Multiple milk samples were collected from different donors over time and analyzed with our flow cytometric array (1A). A) Heat map of normalized anti-bacterial binding affinity of different donors. Hierarchical clustering (Spearman) of various donors is indicated by colored bars above and below the heatmap. Date of collection indicated on heatmap: D##, where the number is days post-delivery) B) Scatter graph showing the normalized anti-bacterial IgA binding values for each sample from longitudinally collected donors (each color represents a different donor; from 4A). C-D) PCA of the aggregate anti-bacterial IgA binding of longitudinally collected samples. Each donor colored as in 4A. C) PCA of individual longitudinally collected samples where symbols indicate the time of collection (week post delivery). D) PCA from C where ellipses indicate the maximum variance for each donor cluster along each axis. No ellipses are drawn for samples where fewer than four samples were available.

Figure 5 –. Stability of the breast milk-derived anti-bacterial IgA reactivity through sibling infants.

Breast milk samples were collected from consecutive siblings and analyzed with our flow cytometric array (1A). A) Heat map of normalized anti-bacterial binding affinity of different donors. Hierarchical clustering (Spearman) of various donors is indicated by colored bars above and below the heatmap that correspond to each donor. B) PCA of aggregate anti-bacterial samples where each donor is displayed in a different color (from 5A). The first sibling is indicated by a circle and the second sibling a triangle. Samples colored as in 5A. C) Paired Student’s t-tests were calculated comparing the IgA binding of each donor between infant one and infant two for each bacterial taxon. The mean change ((Infant 2 – Infant 1; taxa 1) + (Infant 2 – Infant 1; taxa x))/37 (#of taxa) for each paired test was calculated and graphed. Significant increase in 2^nd infant = ‘up’ triangle; significant decrease in 2^nd infant = ‘down’ triangle; no statistical significance = circle. Colors are according to 5A. See Supplemental Figure 3 for each Paired Student’s t test.

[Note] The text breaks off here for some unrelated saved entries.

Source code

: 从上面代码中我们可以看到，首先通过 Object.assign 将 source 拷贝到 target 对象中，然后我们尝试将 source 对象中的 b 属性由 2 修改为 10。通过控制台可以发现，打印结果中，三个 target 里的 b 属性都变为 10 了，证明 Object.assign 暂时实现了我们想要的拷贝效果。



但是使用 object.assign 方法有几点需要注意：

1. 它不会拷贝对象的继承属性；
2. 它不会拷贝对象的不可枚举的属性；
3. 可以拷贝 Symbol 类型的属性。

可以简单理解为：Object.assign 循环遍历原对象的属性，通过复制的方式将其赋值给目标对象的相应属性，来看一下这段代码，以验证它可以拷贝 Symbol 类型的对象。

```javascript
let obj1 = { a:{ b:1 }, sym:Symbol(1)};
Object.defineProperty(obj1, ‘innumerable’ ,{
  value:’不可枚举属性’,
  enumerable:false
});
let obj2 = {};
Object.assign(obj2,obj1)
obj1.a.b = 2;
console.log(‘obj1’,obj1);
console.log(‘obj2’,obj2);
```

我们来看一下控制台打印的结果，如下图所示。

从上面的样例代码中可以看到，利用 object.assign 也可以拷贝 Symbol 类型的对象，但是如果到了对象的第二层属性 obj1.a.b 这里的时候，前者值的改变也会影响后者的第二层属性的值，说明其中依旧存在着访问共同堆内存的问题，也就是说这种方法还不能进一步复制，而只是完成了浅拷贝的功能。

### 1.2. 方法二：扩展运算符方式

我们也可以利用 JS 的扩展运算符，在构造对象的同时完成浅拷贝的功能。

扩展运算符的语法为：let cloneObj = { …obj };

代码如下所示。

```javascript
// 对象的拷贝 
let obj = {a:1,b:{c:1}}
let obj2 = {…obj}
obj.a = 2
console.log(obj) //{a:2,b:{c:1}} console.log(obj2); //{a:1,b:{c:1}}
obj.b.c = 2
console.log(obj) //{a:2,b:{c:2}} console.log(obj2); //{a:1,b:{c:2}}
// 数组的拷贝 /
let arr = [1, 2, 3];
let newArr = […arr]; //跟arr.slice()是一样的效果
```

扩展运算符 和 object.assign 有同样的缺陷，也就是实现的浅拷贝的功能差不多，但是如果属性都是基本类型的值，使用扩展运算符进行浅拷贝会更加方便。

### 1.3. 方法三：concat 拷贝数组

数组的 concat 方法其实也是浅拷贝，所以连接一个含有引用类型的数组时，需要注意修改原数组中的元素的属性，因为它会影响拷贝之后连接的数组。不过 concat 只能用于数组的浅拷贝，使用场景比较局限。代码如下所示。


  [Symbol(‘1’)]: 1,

Figure 6 –. Holder pasteurization reduces the bacterial binding properties of breast milk-derived IgA

Breast milk samples from four donors were split into two where one half was pasteurized (62.5°C for 30 minutes) while the other untreated as a control. IgA was then isolated from both halves and analyzed on our flow cytometric array (1A). A) Paired Student’s t-test (***p<0.001) of the IgA concentration (mg/mL) of control (blue) and pasteurized samples (red), as measured by ELISA . B) Paired Student’s t-tests comparing control (blue ) and Holder pasteurized (red) milk samples from the same donor. Each dot represents a different bacterial taxon. ****p<0.0001.